Task goal. Up to and including the line that holds "L1 L3 R1 R3.", copy every line of the records below exactly, starting at the first; leave pictures out.

Saved data entries.
-- -- --
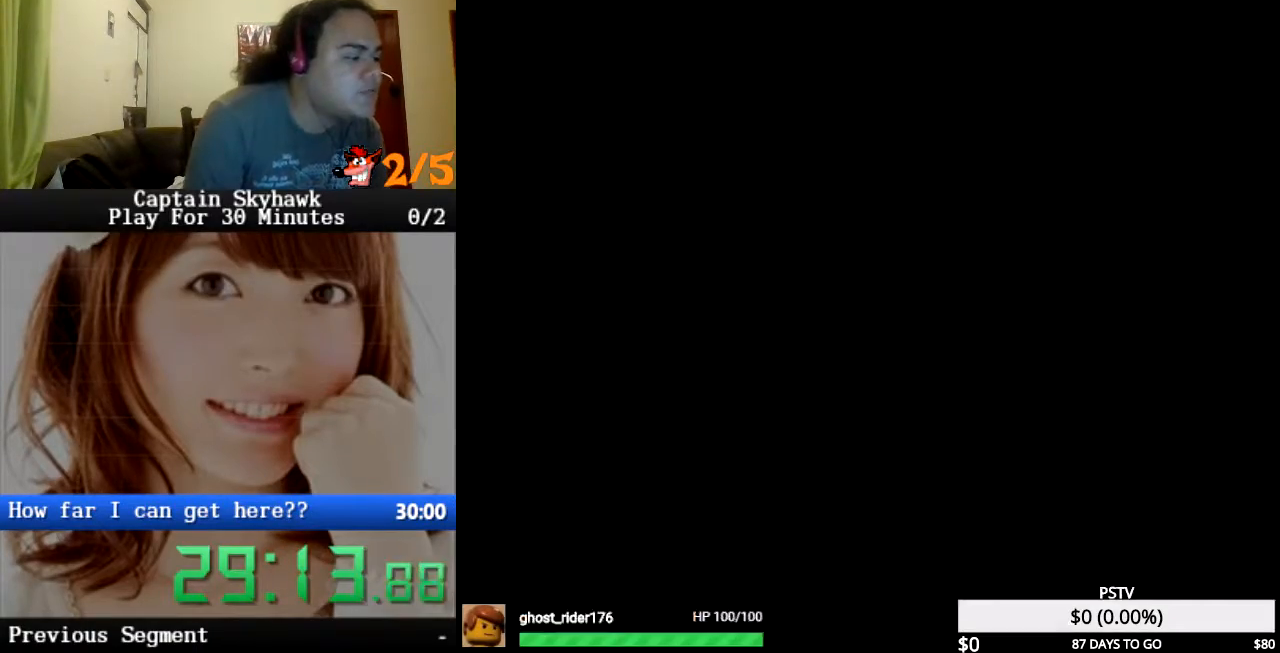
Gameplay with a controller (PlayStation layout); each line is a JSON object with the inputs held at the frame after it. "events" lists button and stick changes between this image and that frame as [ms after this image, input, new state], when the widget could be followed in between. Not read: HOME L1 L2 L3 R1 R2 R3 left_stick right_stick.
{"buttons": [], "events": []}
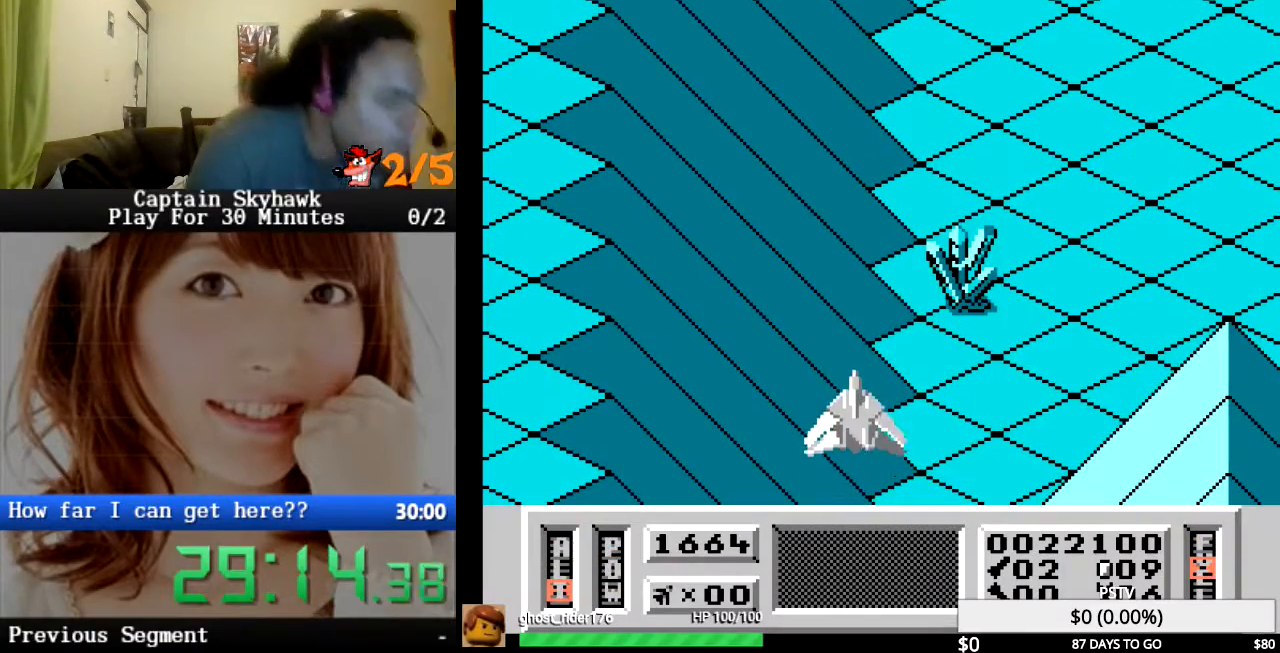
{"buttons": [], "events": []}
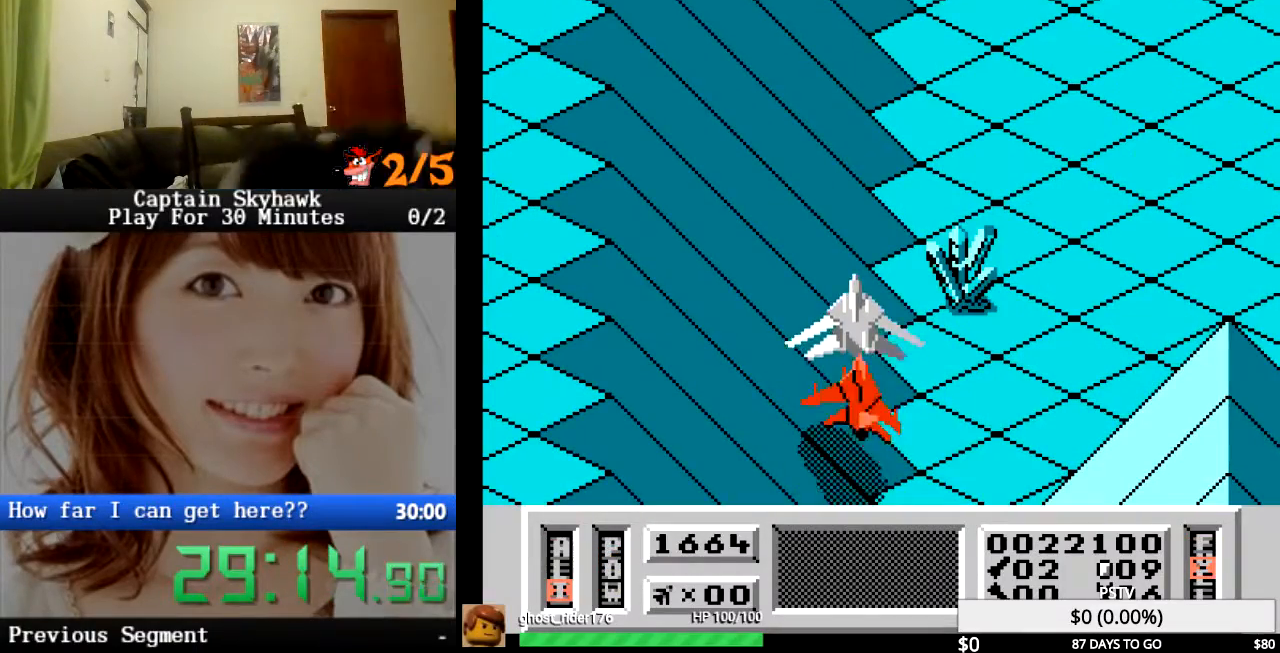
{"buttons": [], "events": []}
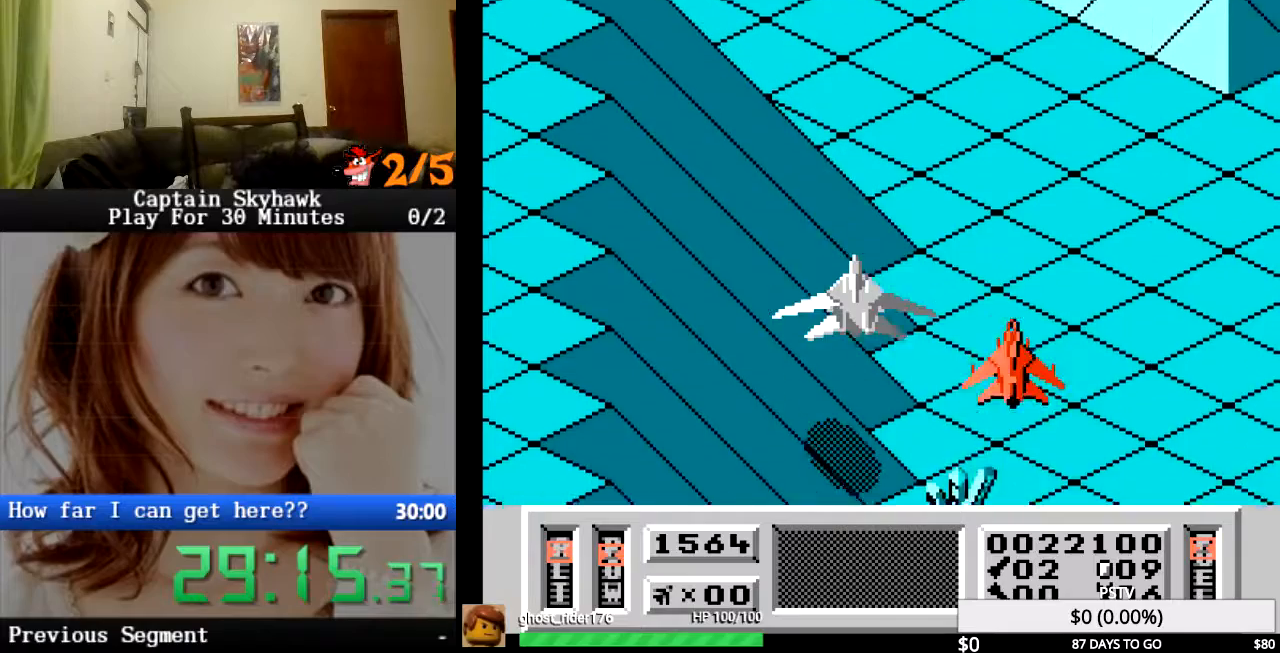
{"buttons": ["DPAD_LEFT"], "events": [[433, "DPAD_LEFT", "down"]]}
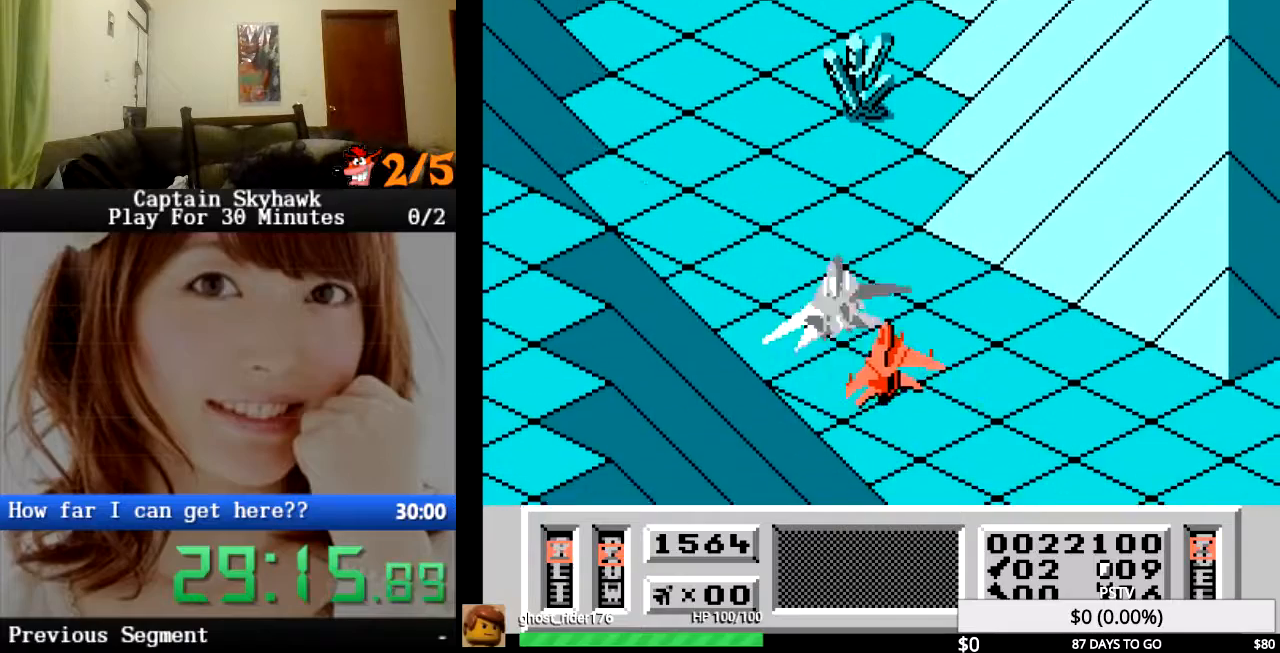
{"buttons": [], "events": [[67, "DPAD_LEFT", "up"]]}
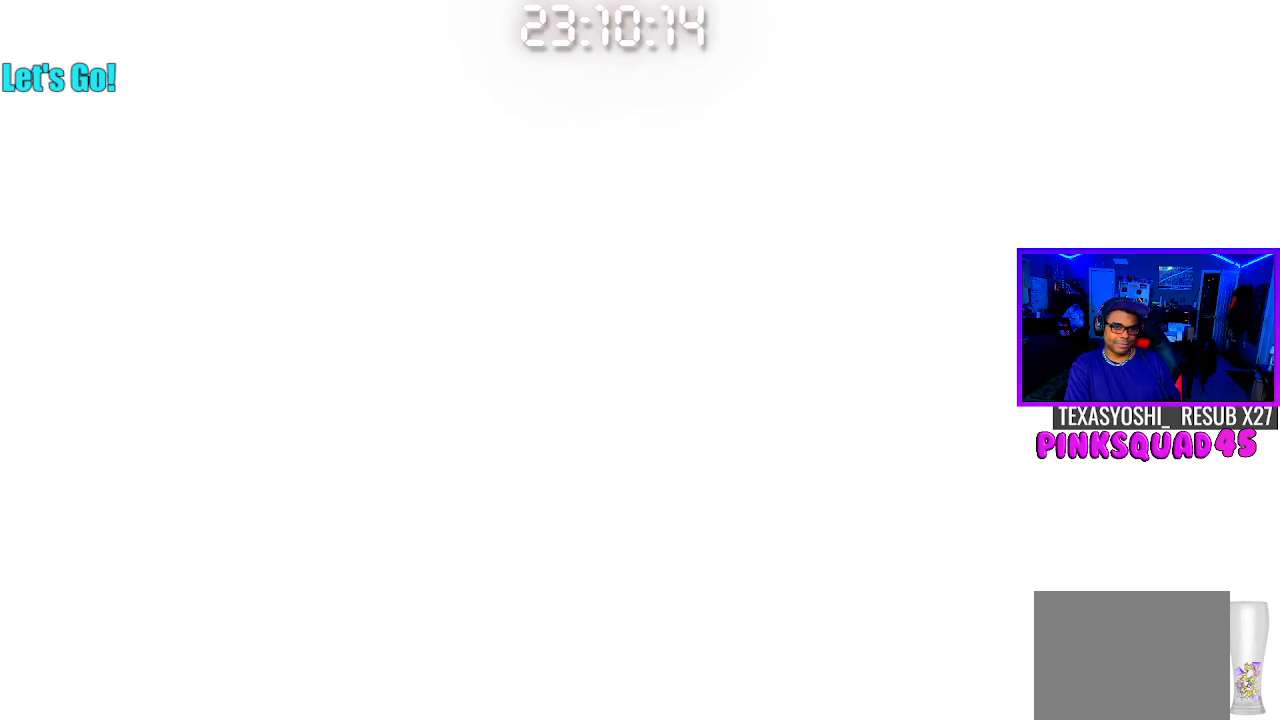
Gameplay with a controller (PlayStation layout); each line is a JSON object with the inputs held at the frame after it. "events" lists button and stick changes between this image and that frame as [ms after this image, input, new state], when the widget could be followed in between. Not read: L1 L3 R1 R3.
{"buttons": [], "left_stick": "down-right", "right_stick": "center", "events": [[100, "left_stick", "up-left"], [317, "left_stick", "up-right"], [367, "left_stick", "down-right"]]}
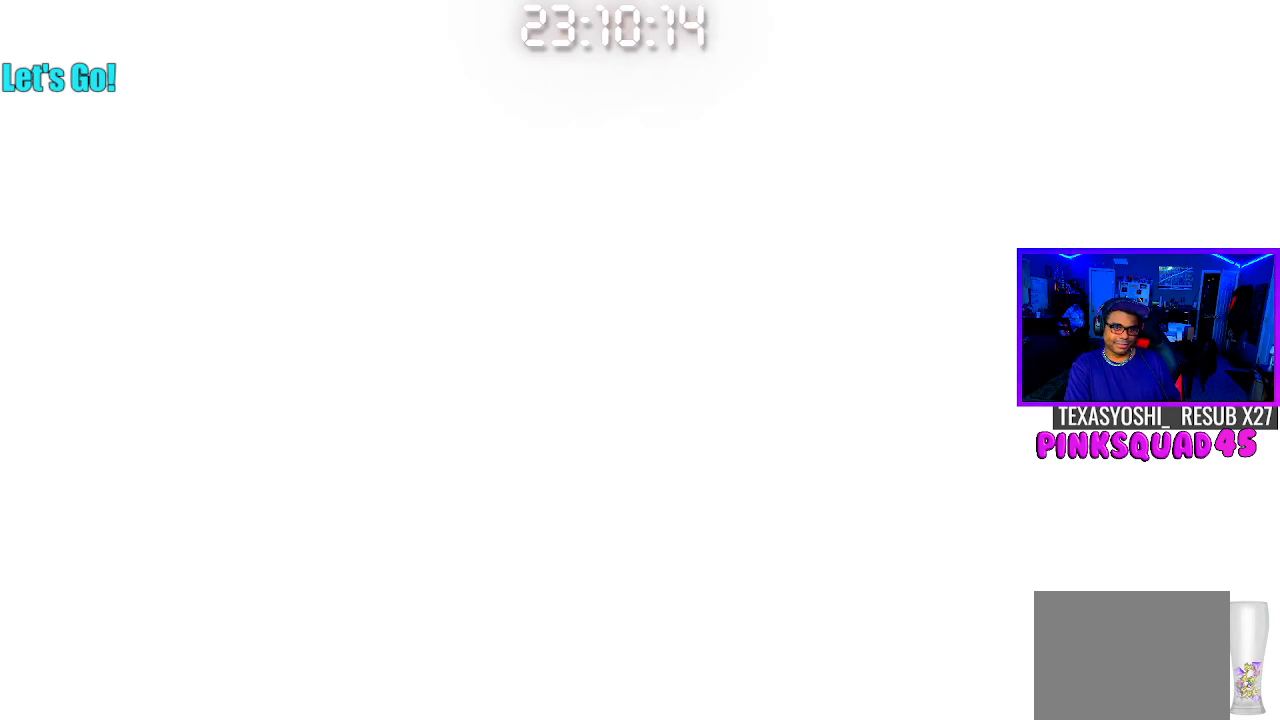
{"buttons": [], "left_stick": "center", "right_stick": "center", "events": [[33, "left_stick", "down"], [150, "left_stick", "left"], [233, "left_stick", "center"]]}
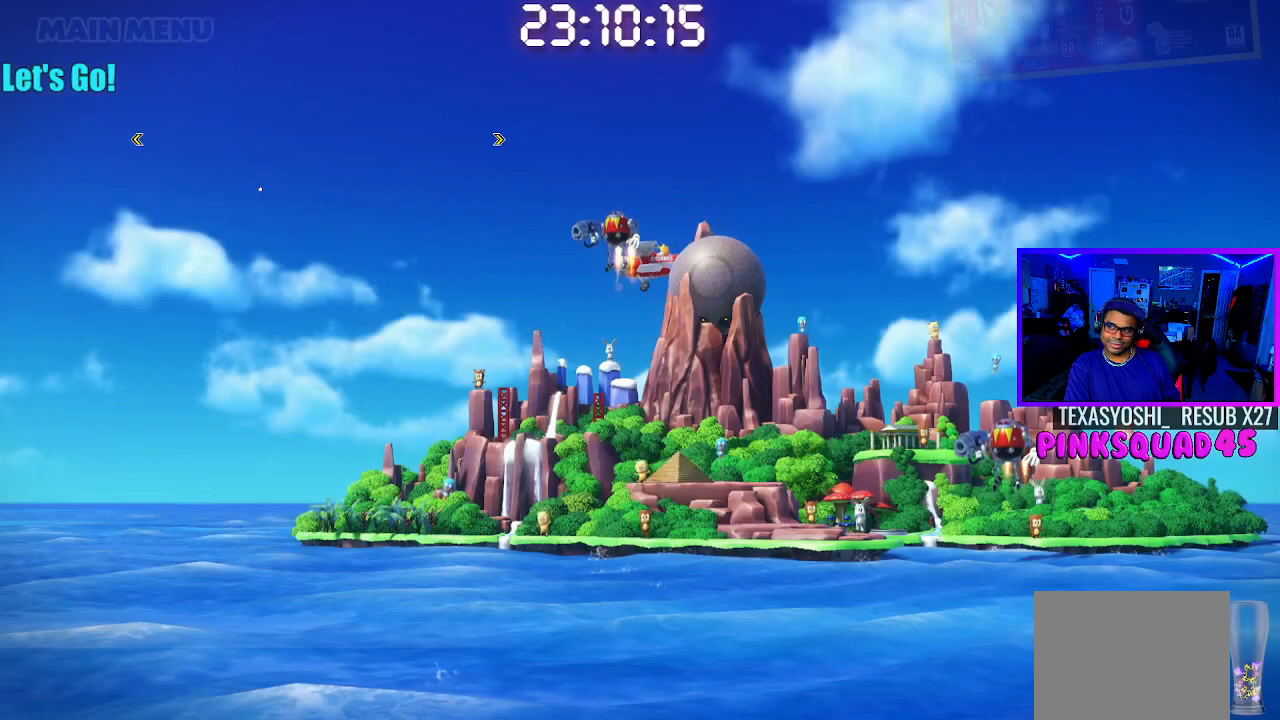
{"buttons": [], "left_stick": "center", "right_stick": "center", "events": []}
-- -- --
Result.
Gameplay with a controller (PlayStation layout); each line is a JSON object with the inputs held at the frame after it. "events" lists button and stick changes between this image and that frame as [ms after this image, input, new state], when the widget could be followed in between. Not read: HOME L1 L2 L3 R1 R2 R3 left_stick right_stick.
{"buttons": [], "events": []}
{"buttons": [], "events": []}
{"buttons": [], "events": []}
{"buttons": ["DPAD_LEFT"], "events": [[433, "DPAD_LEFT", "down"]]}
{"buttons": [], "events": [[67, "DPAD_LEFT", "up"]]}
Gameplay with a controller (PlayStation layout); each line is a JSON object with the inputs held at the frame after it. "events" lists button and stick changes between this image and that frame as [ms after this image, input, new state], when the widget could be followed in between. Not read: L1 L3 R1 R3.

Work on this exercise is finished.